Maybe it’s an instance thing, maybe it’s a Boost thing, but when I search for communities with the simple term “fitness” for example, I only get 5 results that have like, 30 members max.
I’m totally down with organically growing my community list over time just based on links and recommendations, but it is a bit annoying to not find communities when I’m pretty sure that they should exist.
Does anyone have tips on how to find things better?
Ignore the user counts you see. That’s only users on your local instance that are subbed to it, not all.
Your home instance may not be aware of all communities because reasons.
Take a look at lemmyverse.net
Also, communities here just don’t have that many users.
And AFAIK the number of subscribers only refers to your instance so there might be more from other instances.
Indeed Lemmyverse.net is the way.
Lemmy’s subscriber user count is usually wrong.
You only see the true number if the community is on your instance
Check the community from the original instance to see the actual number of subscribers
If you’re searching for instances, you should use https://lemmyverse.net/communities since it lets you quickly compare subscribers, shows you more results and also is just better overall
Lemmy only shows you how many people are subscribed from your instance. So it’s not only 30 members, it’s 30 members registered from the same instance you’re on.
But here’s the thing I don’t understand.

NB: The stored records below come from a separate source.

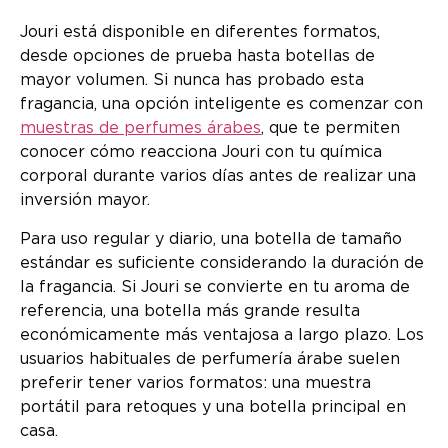
Jouri está disponible en diferentes formatos,
desde opciones de prueba hasta botellas de
mayor volumen. Si nunca has probado esta
fragancia, una opción inteligente es comenzar con
muestras de perfumes árabes
, que te permiten
conocer cómo reacciona Jouri con tu química
corporal durante varios días antes de realizar una
inversión mayor.
Para uso regular y diario, una botella de tamaño
estándar es suficiente considerando la duración de
la fragancia. Si Jouri se convierte en tu aroma de
referencia, una botella más grande resulta
económicamente más ventajosa a largo plazo. Los
usuarios habituales de perfumería árabe suelen
preferir tener varios formatos: una muestra
portátil para retoques y una botella principal en
casa.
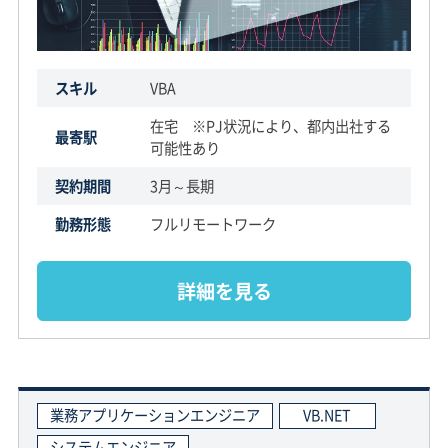
スキル
VBA
在宅 ※PJ状況により、都内出社する
最寄駅
可能性あり
契約期間
3月～長期
勤務形態
フルリモートワーク
詳細を見る
業務アプリケーションエンジニア
VB.NET
システムエンジニア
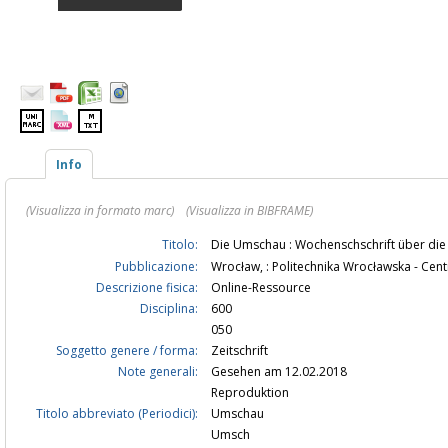
Info
(Visualizza in formato marc)
(Visualizza in BIBFRAME)
Titolo:
Die Umschau : Wochenschschrift über die 
Pubblicazione:
Wrocław, : Politechnika Wrocławska - Cen
Descrizione fisica:
Online-Ressource
Disciplina:
600
050
Soggetto genere / forma:
Zeitschrift
Note generali:
Gesehen am 12.02.2018
Reproduktion
Titolo abbreviato (Periodici):
Umschau
Umsch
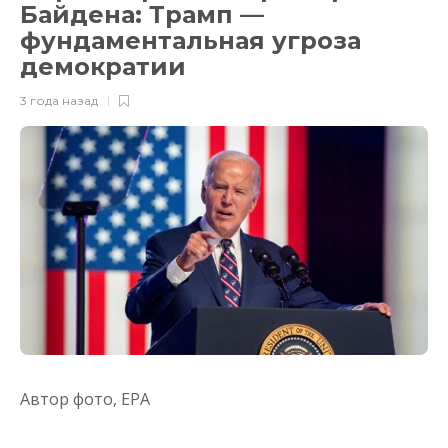
Байдена: Трамп —
фундаментальная угроза
демократии
3 года назад
Автор фото,
EPA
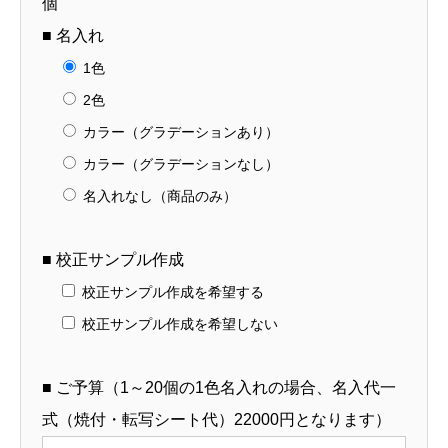
個
■ 名入れ
1色
2色
カラー（グラデーションあり）
カラー（グラデーションなし）
名入れなし（商品のみ）
■ 校正サンプル作成
校正サンプル作成を希望する
校正サンプル作成を希望しない
■ ご予算（1～20個の1色名入れの場合、名入代一
式（焼付・転写シート代）22000円となります）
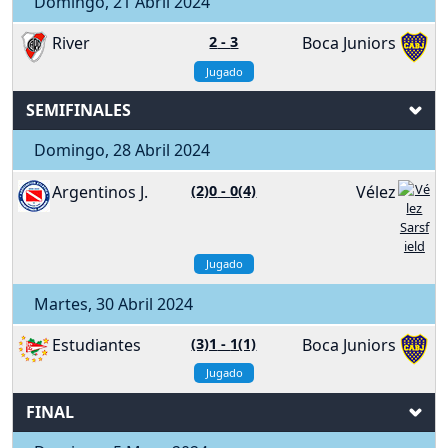
Domingo, 21 Abril 2024
River
2
-
3
Boca Juniors
Jugado
SEMIFINALES
Domingo, 28 Abril 2024
Argentinos J.
(2)0
-
0(4)
Vélez
Jugado
Martes, 30 Abril 2024
Estudiantes
(3)1
-
1(1)
Boca Juniors
Jugado
FINAL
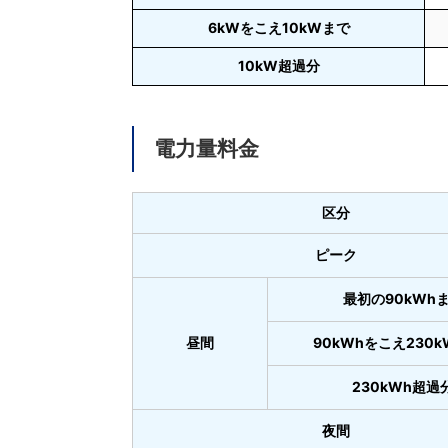
6kWをこえ10kWまで
10kW超過分
電力量料金
区分
ピーク
最初の90kWh
昼間
90kWhをこえ230
230kWh超過
夜間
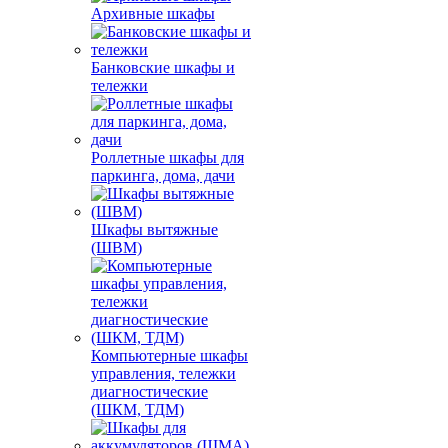
Архивные шкафы
Банковские шкафы и
тележки
Роллетные шкафы для
паркинга, дома, дачи
Шкафы вытяжные
(ШВМ)
Компьютерные шкафы
управления, тележки
диагностические
(ШКМ, ТДМ)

If there is a community tech@instanceA and tech@instanceB, are these two individual communities or are the posts shared between the instances? So does it matter at what instance a community located? I had guessed no, it doesn’t matter and you are always subscribing to a certain topic, not a topic@instance, but I am not sure
They’re completely separate. I’ve heard that they’re working on ways to fix this issue, though.
Right now that is a bit of a sticking point with Lemmy. Right now, as far as I can tell, none of the apps for lemmy really do discovery.
If you are on an instance with a large amount of people, the easiest way is probably your instance’s communities list. This can be found by going to your lemmy instances web domain (in your case programming.dev) and log in. On desktop it will just show a little “communities” link in the top left you can click on, on the mobile site you have to tap trending -> explore communities.
What this “communities” list does is list every community that anyone on your instance has subscribed to. Subscriber and daily active user numbers may not be accurate as they as far as I can tell only count your instance’s users.
What I did when I first started lemmy was go through this list and subscribe to any community that remotely interested me.
The place where you will be able to see the absolute most number of communities is a lemmy indexer like lemmyverse.net which lists almost all instances and has all of their communities listed.
Other than that, though, I think discoverability is something actively being developed on the lemmy platform.
Hope this was helpful and you enjoy your time here o7
sub.rehab shows where Reddit communities went during the blackout. A lot of those communities are still going pretty strong. You can filter its list down to just lemmy and kbin instances.
Besides already mentioned methods there’s also Lemmy Community-Browser.
It has a search bar and ability to toggle specific instances in case you want to avoid some of them. A bit simpler version of Lemmy Explorer mentioned by @DogMuffins.
There’s !findacommunity@lemmy.ml and !FindAKbin@kbin.social
Can you tell me how the ! Commands work? Where do I put them? Search? I am on kbin if it matters.
Basically you just write out !(community/magazine name)@(instance address) and it should automatically format when you post.
For example, this place would be !NoStupidQuestions@lemmy.world but it should work with Lemmy or Kbin just fine.
When you search for communities, make sure you’re using the setting to search all instances, instead of just your local instance. Not sure how the UI is set up on Boost.